Task description |
The records are to be copied word for word, and the pictures dropped.

◇ ◇ ◇ ◇

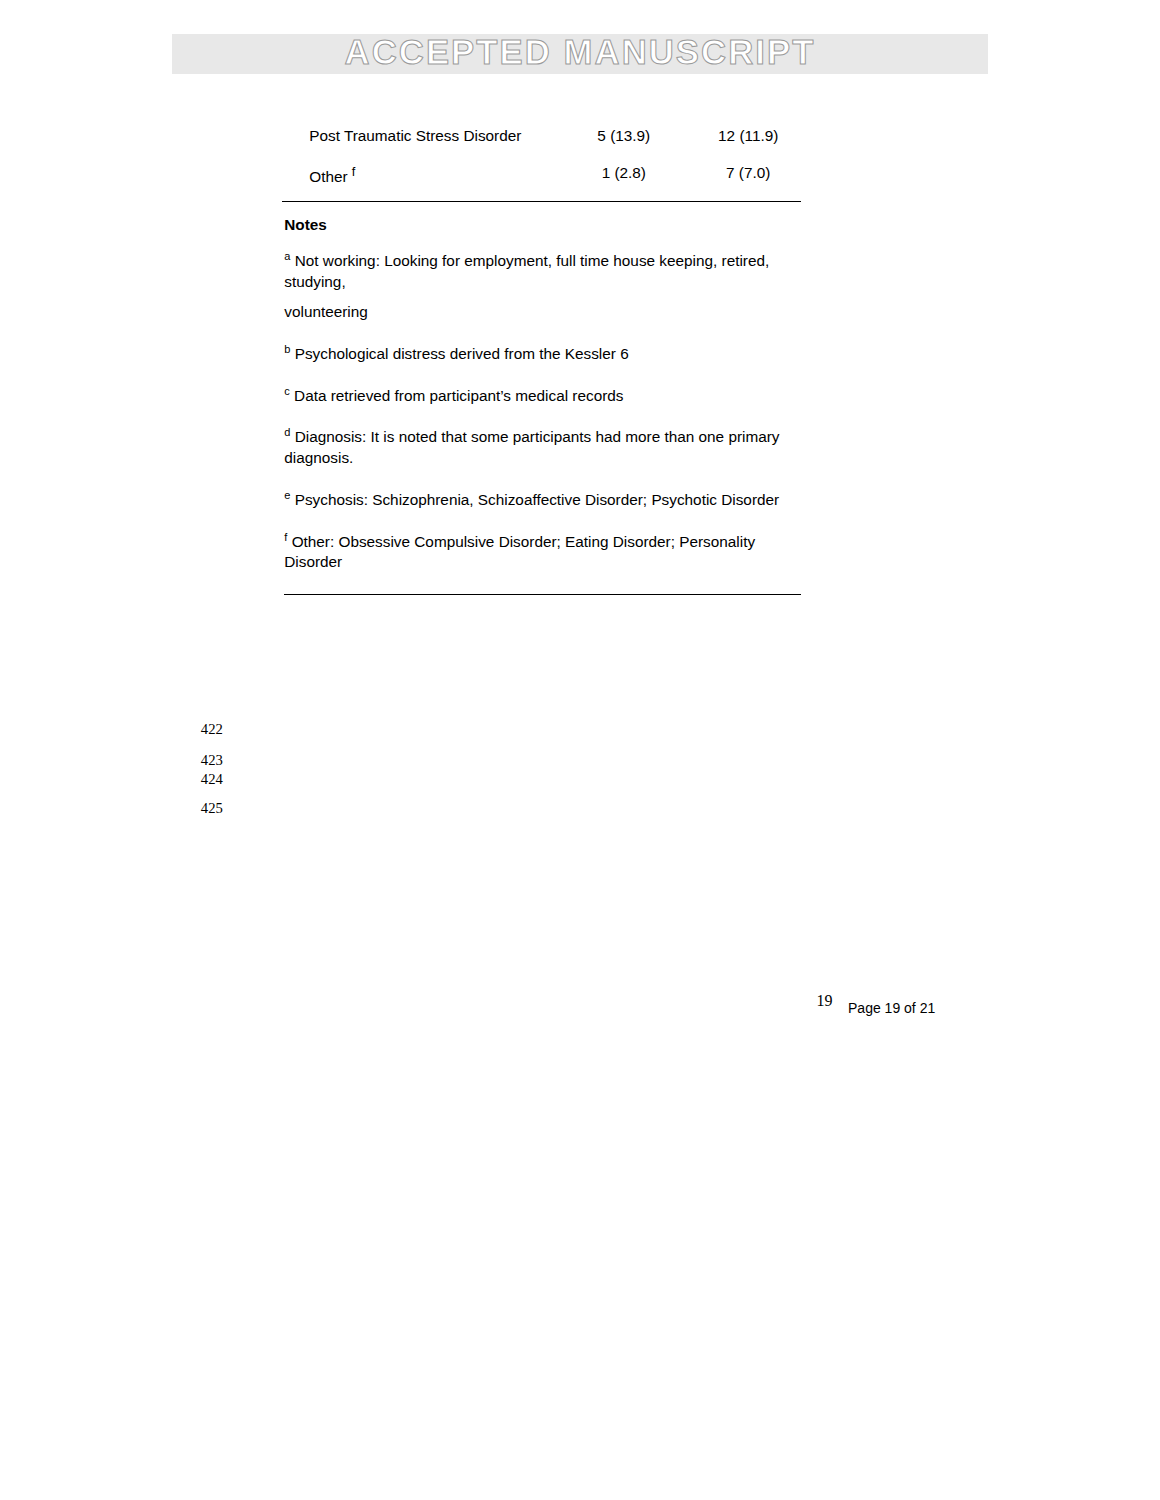ACCEPTED MANUSCRIPT
422
423
424
425
| Post Traumatic Stress Disorder | 5 (13.9) | 12 (11.9) |
| Other f | 1 (2.8) | 7 (7.0) |
Notes
a Not working: Looking for employment, full time house keeping, retired, studying, volunteering
b Psychological distress derived from the Kessler 6
c Data retrieved from participant’s medical records
d Diagnosis: It is noted that some participants had more than one primary diagnosis.
e Psychosis: Schizophrenia, Schizoaffective Disorder; Psychotic Disorder
f Other: Obsessive Compulsive Disorder; Eating Disorder; Personality Disorder
19
Page 19 of 21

◇ ◇ ◇ ◇

Response |
ACCEPTED MANUSCRIPT
422
423
424
425
| Post Traumatic Stress Disorder | 5 (13.9) | 12 (11.9) |
| Other f | 1 (2.8) | 7 (7.0) |
Notes
a Not working: Looking for employment, full time house keeping, retired, studying, volunteering
b Psychological distress derived from the Kessler 6
c Data retrieved from participant’s medical records
d Diagnosis: It is noted that some participants had more than one primary diagnosis.
e Psychosis: Schizophrenia, Schizoaffective Disorder; Psychotic Disorder
f Other: Obsessive Compulsive Disorder; Eating Disorder; Personality Disorder
19
Page 19 of 21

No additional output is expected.